While Greece has a punishing debt burden of €323bn — and the second largest ratio of debt to GDP in the world after Japan — outstanding Greek bonds account for just €36bn, a tiny fraction of the total.

This is the result of the country’s vast debt restructuring in 2012, when bondholders accepted a large writedown on their investments and the majority of Greek debt swapped hands from the private sector to the public sector.

Compounding the situation, Greece has been frozen out of capital markets since 2014 as investors remain wary of the government’s ability to meet debt obligations. Global markets certainly have no intention of lending Greece the money it needs to make payments this year and avert default.

What bonds are outstanding?
You can think of Greece’s bond market in two parts. The first is what remains of the country’s 2012 debt restructuring when banks and other private creditors agreed to a steep write-off in the so-called private sector involvement (PSI).

There is about €30bn of PSI bonds with maturities between 2023 and 2042, plus about €1.6bn of bonds held by investors who refused to take part.

Commercial banks think of these 20-odd PSI bonds as a strip, rather than individual securities. Instead of buying into one, investors tend to buy portions of each, which is why describing the yield on a PSI bond that matures in 2027 as Greece’s 10-year benchmark borrowing rate is misleading.

The other part of Greece’s bond market is the €4.5bn of debt it sold in 2014 when the government was convinced that its crisis was in the past.

First came a five-year, 2019 bond. Then a three-year, 2017 bond. Greek banks were later able to exchange some short-term debt for government bonds, bumping up the outstanding sum.

After a huge bailout from the IMF and Europe, investors bet that the country’s prospects were improving and the price of its bonds would go up, especially if the European Central Bank launched a bond-buying scheme as seemed likely.

Things did not work out this way.

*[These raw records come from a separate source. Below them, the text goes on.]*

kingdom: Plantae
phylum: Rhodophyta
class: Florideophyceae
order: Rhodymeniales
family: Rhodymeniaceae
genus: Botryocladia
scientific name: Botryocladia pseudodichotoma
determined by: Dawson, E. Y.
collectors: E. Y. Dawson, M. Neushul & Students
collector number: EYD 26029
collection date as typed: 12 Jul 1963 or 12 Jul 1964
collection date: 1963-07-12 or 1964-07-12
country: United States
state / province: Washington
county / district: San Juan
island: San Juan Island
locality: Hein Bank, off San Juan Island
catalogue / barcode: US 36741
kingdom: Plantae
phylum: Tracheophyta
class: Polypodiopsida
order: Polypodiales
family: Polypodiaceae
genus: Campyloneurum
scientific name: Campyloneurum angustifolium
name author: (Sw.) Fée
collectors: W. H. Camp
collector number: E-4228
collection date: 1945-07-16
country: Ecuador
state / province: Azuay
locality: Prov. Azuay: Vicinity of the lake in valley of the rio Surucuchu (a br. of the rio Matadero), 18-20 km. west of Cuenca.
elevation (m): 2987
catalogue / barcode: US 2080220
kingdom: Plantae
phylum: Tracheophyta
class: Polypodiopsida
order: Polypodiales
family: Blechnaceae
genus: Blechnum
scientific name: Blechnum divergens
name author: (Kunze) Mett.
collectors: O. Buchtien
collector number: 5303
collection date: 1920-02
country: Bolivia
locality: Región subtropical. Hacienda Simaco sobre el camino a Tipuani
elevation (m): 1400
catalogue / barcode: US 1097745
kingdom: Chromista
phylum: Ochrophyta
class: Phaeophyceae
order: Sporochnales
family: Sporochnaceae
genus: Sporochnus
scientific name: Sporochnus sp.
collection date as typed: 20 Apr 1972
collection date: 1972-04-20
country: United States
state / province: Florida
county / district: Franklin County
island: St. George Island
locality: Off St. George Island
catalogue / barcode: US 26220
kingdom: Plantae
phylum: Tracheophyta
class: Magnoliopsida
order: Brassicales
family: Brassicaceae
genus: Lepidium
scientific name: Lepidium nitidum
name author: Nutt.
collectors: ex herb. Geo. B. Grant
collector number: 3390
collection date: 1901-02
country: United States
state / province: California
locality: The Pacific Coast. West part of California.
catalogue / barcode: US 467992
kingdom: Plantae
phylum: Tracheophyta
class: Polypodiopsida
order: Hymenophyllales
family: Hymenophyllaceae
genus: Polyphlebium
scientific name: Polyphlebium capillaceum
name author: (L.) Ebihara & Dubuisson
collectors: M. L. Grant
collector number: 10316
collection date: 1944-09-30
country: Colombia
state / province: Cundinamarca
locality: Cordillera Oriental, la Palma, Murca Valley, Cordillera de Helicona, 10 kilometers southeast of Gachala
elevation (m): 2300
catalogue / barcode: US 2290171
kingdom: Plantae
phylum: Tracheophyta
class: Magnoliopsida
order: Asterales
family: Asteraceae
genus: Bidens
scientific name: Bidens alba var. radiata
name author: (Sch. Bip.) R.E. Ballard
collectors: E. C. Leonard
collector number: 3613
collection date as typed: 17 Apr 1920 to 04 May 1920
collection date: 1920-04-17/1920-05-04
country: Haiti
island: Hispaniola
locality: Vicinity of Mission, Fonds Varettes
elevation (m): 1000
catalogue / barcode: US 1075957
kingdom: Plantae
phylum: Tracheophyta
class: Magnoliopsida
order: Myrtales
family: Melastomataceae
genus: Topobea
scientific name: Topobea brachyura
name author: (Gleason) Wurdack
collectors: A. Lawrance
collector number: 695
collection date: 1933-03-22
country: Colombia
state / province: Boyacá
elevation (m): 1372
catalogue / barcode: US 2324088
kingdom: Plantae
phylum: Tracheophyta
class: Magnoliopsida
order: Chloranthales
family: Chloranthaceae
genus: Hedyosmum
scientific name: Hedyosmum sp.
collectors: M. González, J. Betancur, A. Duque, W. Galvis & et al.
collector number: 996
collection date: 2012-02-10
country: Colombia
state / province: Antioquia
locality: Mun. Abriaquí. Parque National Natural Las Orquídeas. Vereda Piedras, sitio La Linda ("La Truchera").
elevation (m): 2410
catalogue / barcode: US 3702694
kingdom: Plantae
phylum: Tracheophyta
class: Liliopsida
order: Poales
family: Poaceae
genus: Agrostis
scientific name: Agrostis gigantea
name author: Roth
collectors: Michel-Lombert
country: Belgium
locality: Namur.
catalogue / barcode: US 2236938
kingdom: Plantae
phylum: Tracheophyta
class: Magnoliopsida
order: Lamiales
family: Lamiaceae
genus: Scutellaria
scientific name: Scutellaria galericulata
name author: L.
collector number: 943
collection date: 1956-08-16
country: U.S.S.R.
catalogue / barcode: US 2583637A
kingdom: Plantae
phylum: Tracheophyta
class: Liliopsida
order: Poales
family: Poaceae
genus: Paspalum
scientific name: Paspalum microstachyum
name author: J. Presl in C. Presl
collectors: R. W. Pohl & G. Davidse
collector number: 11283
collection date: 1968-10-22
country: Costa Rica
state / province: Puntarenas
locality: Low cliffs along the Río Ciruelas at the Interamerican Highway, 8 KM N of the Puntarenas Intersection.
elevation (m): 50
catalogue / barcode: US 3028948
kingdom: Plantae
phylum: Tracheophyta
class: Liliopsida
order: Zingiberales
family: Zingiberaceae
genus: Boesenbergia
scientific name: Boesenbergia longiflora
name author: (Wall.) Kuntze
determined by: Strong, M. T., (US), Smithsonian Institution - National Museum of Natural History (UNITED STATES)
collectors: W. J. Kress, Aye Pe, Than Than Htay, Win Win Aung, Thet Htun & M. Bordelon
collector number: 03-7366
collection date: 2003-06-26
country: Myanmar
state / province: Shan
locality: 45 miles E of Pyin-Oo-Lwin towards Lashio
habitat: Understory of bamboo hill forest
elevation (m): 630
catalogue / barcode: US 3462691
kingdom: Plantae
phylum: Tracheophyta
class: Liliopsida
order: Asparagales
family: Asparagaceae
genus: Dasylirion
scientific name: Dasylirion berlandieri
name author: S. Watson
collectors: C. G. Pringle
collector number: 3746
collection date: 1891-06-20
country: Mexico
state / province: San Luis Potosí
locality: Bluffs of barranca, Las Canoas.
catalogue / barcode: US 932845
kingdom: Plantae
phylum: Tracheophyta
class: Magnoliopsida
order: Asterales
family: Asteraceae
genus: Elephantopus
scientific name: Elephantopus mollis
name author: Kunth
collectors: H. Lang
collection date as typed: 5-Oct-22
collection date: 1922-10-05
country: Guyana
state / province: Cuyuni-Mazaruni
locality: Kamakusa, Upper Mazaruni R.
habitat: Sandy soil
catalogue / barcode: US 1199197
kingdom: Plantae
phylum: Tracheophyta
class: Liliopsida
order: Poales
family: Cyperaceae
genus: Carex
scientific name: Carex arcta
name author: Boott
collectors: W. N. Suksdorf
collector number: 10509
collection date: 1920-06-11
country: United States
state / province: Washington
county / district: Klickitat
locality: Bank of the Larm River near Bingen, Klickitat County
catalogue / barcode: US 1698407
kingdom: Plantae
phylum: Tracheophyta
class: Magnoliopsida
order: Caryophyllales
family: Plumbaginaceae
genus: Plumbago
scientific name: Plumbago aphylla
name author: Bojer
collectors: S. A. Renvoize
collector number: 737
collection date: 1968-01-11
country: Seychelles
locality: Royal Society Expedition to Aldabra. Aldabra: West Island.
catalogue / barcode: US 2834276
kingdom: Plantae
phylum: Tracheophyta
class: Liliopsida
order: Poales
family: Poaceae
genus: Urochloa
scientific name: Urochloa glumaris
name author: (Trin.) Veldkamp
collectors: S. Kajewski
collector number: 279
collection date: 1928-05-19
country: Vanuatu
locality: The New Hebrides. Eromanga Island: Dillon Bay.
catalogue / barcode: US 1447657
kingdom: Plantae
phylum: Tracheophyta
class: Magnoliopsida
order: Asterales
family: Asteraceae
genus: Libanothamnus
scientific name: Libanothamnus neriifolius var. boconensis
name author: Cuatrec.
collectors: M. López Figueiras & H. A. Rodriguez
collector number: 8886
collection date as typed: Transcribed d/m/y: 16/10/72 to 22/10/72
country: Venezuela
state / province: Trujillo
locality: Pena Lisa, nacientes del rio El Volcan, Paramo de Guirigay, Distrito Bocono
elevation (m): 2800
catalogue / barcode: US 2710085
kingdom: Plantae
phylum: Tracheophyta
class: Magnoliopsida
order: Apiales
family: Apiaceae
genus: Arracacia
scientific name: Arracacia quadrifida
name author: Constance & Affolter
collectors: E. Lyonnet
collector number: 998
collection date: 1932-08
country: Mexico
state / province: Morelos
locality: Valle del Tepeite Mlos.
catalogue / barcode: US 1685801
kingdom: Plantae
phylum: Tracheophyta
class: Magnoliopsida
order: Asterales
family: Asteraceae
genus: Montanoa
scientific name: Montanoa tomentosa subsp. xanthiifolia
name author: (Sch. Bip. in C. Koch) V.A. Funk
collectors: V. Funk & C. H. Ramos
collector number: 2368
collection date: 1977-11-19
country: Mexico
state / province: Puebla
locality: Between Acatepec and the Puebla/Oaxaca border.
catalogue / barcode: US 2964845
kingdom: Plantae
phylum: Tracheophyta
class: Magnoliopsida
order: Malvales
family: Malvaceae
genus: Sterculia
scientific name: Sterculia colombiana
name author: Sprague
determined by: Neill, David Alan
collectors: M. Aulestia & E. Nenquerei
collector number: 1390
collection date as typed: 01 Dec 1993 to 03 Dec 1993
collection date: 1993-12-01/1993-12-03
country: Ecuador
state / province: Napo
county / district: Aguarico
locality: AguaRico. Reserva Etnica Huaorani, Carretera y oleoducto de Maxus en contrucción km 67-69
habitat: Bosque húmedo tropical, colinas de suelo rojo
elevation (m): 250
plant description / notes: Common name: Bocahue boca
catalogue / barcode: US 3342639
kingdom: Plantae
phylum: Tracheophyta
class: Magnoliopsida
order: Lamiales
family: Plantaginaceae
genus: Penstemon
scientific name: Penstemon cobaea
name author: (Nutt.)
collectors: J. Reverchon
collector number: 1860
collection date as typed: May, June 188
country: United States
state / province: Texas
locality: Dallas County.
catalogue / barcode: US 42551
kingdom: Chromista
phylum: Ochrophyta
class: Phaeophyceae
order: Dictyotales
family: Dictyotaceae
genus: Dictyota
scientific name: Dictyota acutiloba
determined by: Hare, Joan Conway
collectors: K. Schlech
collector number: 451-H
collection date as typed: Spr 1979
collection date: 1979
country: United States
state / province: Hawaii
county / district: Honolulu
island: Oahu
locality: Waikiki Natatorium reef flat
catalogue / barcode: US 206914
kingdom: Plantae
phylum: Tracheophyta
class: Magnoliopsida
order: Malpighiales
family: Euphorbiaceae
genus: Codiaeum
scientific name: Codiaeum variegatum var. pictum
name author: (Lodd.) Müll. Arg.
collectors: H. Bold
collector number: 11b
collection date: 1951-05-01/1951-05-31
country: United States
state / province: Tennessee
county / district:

Greek bonds were not included in ECB bond-buying and the country has repeatedly edged into crisis.

Who owns Greek bonds?
The bond market may be a no-go area for many investors but there are a few large mainstream bondholders that remain involved. Carmignac, Natixis and Pimco are among the investors in Greek bonds, according to Bloomberg data, along with Greek banks.

A number of specialist distressed debt investors have also built up positions in Greek debt since 2015, when bonds were trading below 30 cents in the euro, according to one banker who has worked with the country. If the country defaults, this group may try to hold out for full repayment.

Why do the bonds matter?
Greece’s optimism three years ago has come back to haunt it — and the investors who believed in it.

In July, more than €2bn is owed to private sector creditors who bought into the country’s recovery story in 2014, along with more than €3bn due to European creditors. Greece can afford neither without fresh bailout money.

Creditor brinkmanship has been resolved at the eleventh hour before — and may be again. Erik Nielsen at UniCredit, for example, says he believes there will be a deal before July.

But the country’s long-term goal of debt sustainability is to regain access to international debt markets. With each new debt crisis, that comeback is looking increasingly far away.